Only a number is wanted: how many lines in the listing contain the word "left"?

Segment Open

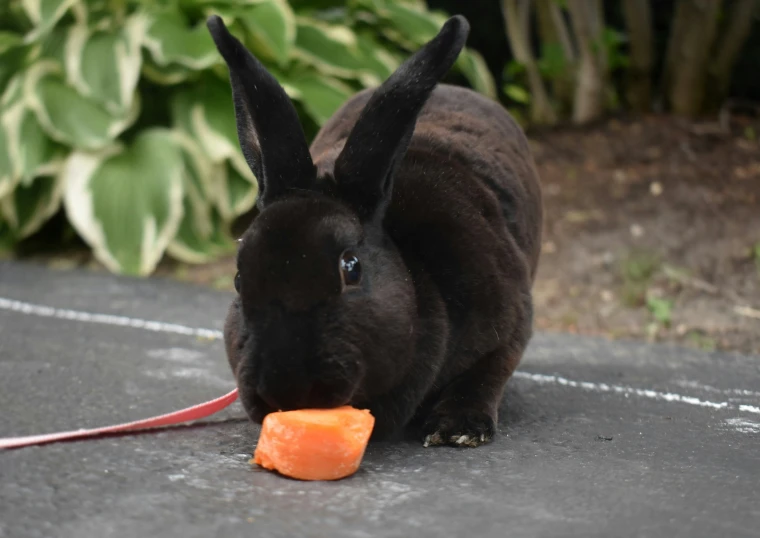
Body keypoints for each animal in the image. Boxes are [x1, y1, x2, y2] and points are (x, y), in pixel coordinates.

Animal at [208, 14, 540, 446]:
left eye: (351, 268)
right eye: (237, 279)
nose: (284, 387)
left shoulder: (512, 324)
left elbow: (488, 373)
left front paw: (457, 428)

Segment Closed

* _Answer below_
4